Your instructions: Update the lines below so that "Can you find" becomes "Could you locate" wherever it appears, and change nothing else.

Dataset content:
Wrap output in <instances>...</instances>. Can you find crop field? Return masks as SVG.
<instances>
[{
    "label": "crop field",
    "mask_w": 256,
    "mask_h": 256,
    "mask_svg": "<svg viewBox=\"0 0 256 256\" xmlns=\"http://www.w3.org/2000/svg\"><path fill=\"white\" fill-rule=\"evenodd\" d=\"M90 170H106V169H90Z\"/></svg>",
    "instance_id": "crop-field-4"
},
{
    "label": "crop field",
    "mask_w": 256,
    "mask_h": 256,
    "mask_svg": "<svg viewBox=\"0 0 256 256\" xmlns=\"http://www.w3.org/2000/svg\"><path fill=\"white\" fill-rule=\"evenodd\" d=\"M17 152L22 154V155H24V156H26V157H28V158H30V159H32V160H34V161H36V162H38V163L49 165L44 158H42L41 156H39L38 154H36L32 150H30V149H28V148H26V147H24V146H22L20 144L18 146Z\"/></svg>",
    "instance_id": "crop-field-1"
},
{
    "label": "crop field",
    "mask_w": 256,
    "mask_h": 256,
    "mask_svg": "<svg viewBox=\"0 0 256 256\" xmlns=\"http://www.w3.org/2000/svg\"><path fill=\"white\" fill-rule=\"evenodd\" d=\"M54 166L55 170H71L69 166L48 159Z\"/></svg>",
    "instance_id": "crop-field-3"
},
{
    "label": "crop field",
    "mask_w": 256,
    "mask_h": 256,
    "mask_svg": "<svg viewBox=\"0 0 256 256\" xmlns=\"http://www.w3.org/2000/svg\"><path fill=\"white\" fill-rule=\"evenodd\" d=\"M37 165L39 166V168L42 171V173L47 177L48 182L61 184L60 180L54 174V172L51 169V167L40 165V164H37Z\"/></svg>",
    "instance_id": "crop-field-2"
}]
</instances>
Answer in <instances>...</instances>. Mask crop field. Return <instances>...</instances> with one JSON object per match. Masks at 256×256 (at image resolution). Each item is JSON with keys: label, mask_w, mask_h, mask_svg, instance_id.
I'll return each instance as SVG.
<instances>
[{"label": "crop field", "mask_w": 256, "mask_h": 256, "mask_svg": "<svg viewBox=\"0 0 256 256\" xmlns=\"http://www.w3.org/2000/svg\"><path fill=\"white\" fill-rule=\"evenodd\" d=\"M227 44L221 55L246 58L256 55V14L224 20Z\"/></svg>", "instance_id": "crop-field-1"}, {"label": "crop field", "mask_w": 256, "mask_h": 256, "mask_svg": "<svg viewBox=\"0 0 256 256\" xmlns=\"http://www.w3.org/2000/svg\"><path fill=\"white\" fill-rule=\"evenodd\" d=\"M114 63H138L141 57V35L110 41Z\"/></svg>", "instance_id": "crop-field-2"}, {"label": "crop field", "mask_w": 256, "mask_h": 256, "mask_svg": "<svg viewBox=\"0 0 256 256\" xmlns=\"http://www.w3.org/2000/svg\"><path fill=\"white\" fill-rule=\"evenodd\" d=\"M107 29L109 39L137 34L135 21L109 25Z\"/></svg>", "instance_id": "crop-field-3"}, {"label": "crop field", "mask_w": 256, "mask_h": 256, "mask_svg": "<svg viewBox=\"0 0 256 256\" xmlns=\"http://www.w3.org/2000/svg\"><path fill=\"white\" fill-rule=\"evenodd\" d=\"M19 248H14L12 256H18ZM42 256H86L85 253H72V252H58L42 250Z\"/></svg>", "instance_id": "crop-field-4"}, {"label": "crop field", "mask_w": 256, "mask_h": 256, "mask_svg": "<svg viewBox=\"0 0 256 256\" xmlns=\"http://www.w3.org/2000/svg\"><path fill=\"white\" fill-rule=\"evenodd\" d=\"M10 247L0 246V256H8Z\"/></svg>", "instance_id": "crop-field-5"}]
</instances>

The reply:
Wrap output in <instances>...</instances>. Could you locate crop field? Return masks as SVG.
<instances>
[{
    "label": "crop field",
    "mask_w": 256,
    "mask_h": 256,
    "mask_svg": "<svg viewBox=\"0 0 256 256\" xmlns=\"http://www.w3.org/2000/svg\"><path fill=\"white\" fill-rule=\"evenodd\" d=\"M90 170H106V169H90Z\"/></svg>",
    "instance_id": "crop-field-4"
},
{
    "label": "crop field",
    "mask_w": 256,
    "mask_h": 256,
    "mask_svg": "<svg viewBox=\"0 0 256 256\" xmlns=\"http://www.w3.org/2000/svg\"><path fill=\"white\" fill-rule=\"evenodd\" d=\"M17 152L22 154V155H24V156H26V157H28V158H30V159H32V160H34V161H36V162H38V163L49 165L44 158H42L41 156H39L38 154H36L32 150H30V149H28V148H26V147H24V146H22L20 144L18 146Z\"/></svg>",
    "instance_id": "crop-field-1"
},
{
    "label": "crop field",
    "mask_w": 256,
    "mask_h": 256,
    "mask_svg": "<svg viewBox=\"0 0 256 256\" xmlns=\"http://www.w3.org/2000/svg\"><path fill=\"white\" fill-rule=\"evenodd\" d=\"M54 166L55 170H71L69 166L48 159Z\"/></svg>",
    "instance_id": "crop-field-3"
},
{
    "label": "crop field",
    "mask_w": 256,
    "mask_h": 256,
    "mask_svg": "<svg viewBox=\"0 0 256 256\" xmlns=\"http://www.w3.org/2000/svg\"><path fill=\"white\" fill-rule=\"evenodd\" d=\"M37 165L39 166V168L42 171V173L47 177L48 182L61 184L60 180L54 174V172L51 169V167L40 165V164H37Z\"/></svg>",
    "instance_id": "crop-field-2"
}]
</instances>
Answer in <instances>...</instances>. Mask crop field. Return <instances>...</instances> with one JSON object per match. Masks at 256×256 (at image resolution). Each item is JSON with keys: label, mask_w, mask_h, mask_svg, instance_id.
I'll return each instance as SVG.
<instances>
[{"label": "crop field", "mask_w": 256, "mask_h": 256, "mask_svg": "<svg viewBox=\"0 0 256 256\" xmlns=\"http://www.w3.org/2000/svg\"><path fill=\"white\" fill-rule=\"evenodd\" d=\"M227 44L221 55L246 58L256 55V14L224 20Z\"/></svg>", "instance_id": "crop-field-1"}, {"label": "crop field", "mask_w": 256, "mask_h": 256, "mask_svg": "<svg viewBox=\"0 0 256 256\" xmlns=\"http://www.w3.org/2000/svg\"><path fill=\"white\" fill-rule=\"evenodd\" d=\"M114 63H138L141 57V35L110 41Z\"/></svg>", "instance_id": "crop-field-2"}, {"label": "crop field", "mask_w": 256, "mask_h": 256, "mask_svg": "<svg viewBox=\"0 0 256 256\" xmlns=\"http://www.w3.org/2000/svg\"><path fill=\"white\" fill-rule=\"evenodd\" d=\"M107 29L109 39L137 34L135 21L109 25Z\"/></svg>", "instance_id": "crop-field-3"}, {"label": "crop field", "mask_w": 256, "mask_h": 256, "mask_svg": "<svg viewBox=\"0 0 256 256\" xmlns=\"http://www.w3.org/2000/svg\"><path fill=\"white\" fill-rule=\"evenodd\" d=\"M19 248H14L12 256H18ZM42 256H86L85 253H72V252H58L42 250Z\"/></svg>", "instance_id": "crop-field-4"}, {"label": "crop field", "mask_w": 256, "mask_h": 256, "mask_svg": "<svg viewBox=\"0 0 256 256\" xmlns=\"http://www.w3.org/2000/svg\"><path fill=\"white\" fill-rule=\"evenodd\" d=\"M10 247L0 246V256H8Z\"/></svg>", "instance_id": "crop-field-5"}]
</instances>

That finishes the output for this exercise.